Sunday, February 25, 2018

No all-clear yet for La Brea residents after air quality tests


TAKING NOTES: EMA officials compare readings on their gas detection gauges at Coffee Beach, La Brea yesterday during their visit to the coastal villages to conduct air-quality testing following last month’s oil spills. —Photo: DAVE PERSAD

Mark Fraser

AIR quality testing was conducted in the coastal villages throughout La Brea yesterday to determine when homeowners can be allowed to light their stoves again.

Petrotrin, Environmental Management Authority (EMA) and Fire Service officials visited the area and took samples for testing.

The officers walked through Coffee Beach, La Brea, where thick oil washed ashore on December 18.

They also visited Station Beach, Carat Shed Beach and Point Sable, where oil stained the seashore and mangrove.

A senior fire officer said all the parties would conduct independent testing.

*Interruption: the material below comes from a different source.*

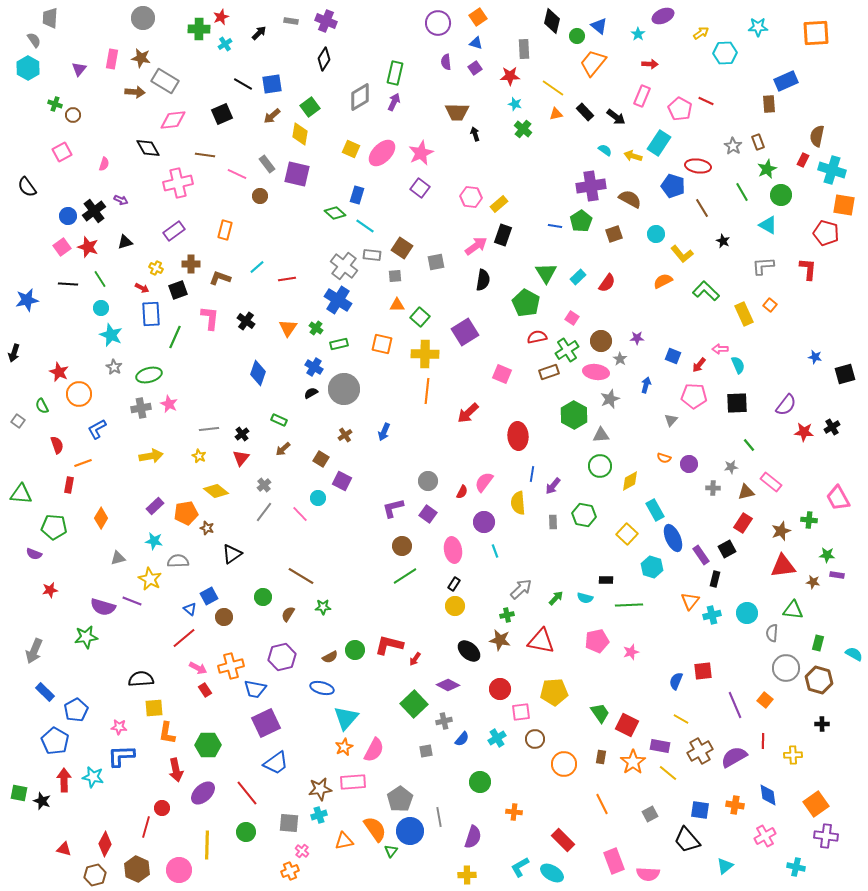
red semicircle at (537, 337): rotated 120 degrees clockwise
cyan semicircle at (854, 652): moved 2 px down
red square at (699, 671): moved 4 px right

“We would all conduct our tests and then compare the results at the end of the tour. We cannot give a definite answer now as to whether the residents can light their stove again because the exercise is not completed. We will be able to say after the results are compared,” he said.

Last week, EMA compliance officers visited the beachfront in La Brea to do air quality tests. The officers used air-monitoring equipment to test the hydrocarbon levels in the air at Coffee Beach and other areas affected by the oil spill.

Petrotrin stated that the oil spill along the southwestern peninsula was almost completed.

Families living near the oil slick were advised not to light their stoves. The State-owned oil company has supplied meals for the affected families for the past month.

Residents said they were thankful for the meals, but noted that they were looking forward to cooking in their homes again.

The oil clean-up was interrupted by protests as workers complained they were not receiving full payment from the company contracted by Petrotrin to undertake the exercise.

But workers returned to the seashore yesterday morning, picking up debris and mopping up the remnants of the oil spill.